* **WHAT THE TASK REQUIRES**: Count the lines in the entries below that contain the string "azim", and reply with that number alone.

* **PROVIDED DATA**:

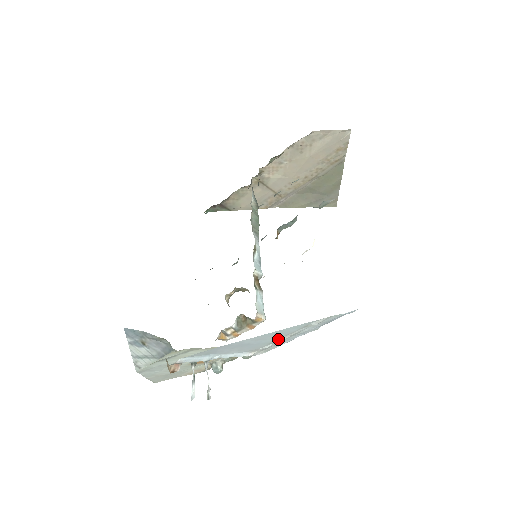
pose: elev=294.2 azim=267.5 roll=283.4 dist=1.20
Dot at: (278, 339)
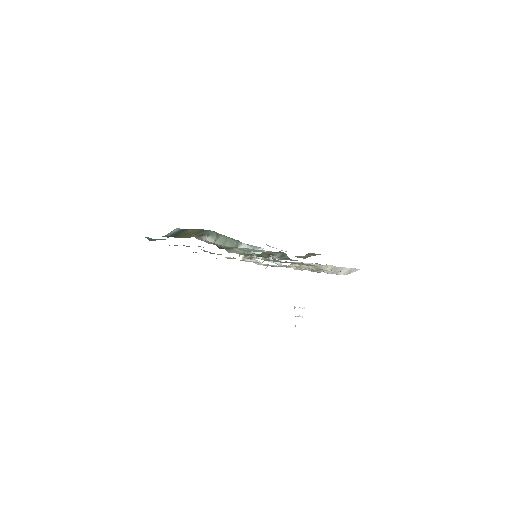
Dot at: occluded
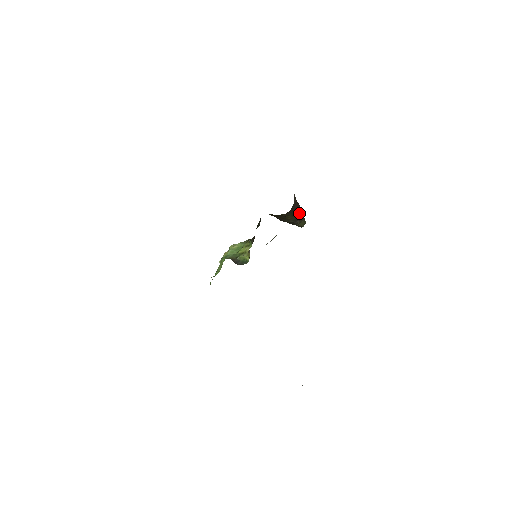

* * *

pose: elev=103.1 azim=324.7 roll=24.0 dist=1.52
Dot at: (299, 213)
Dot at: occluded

* **PROBLEM SOLUTION**: 2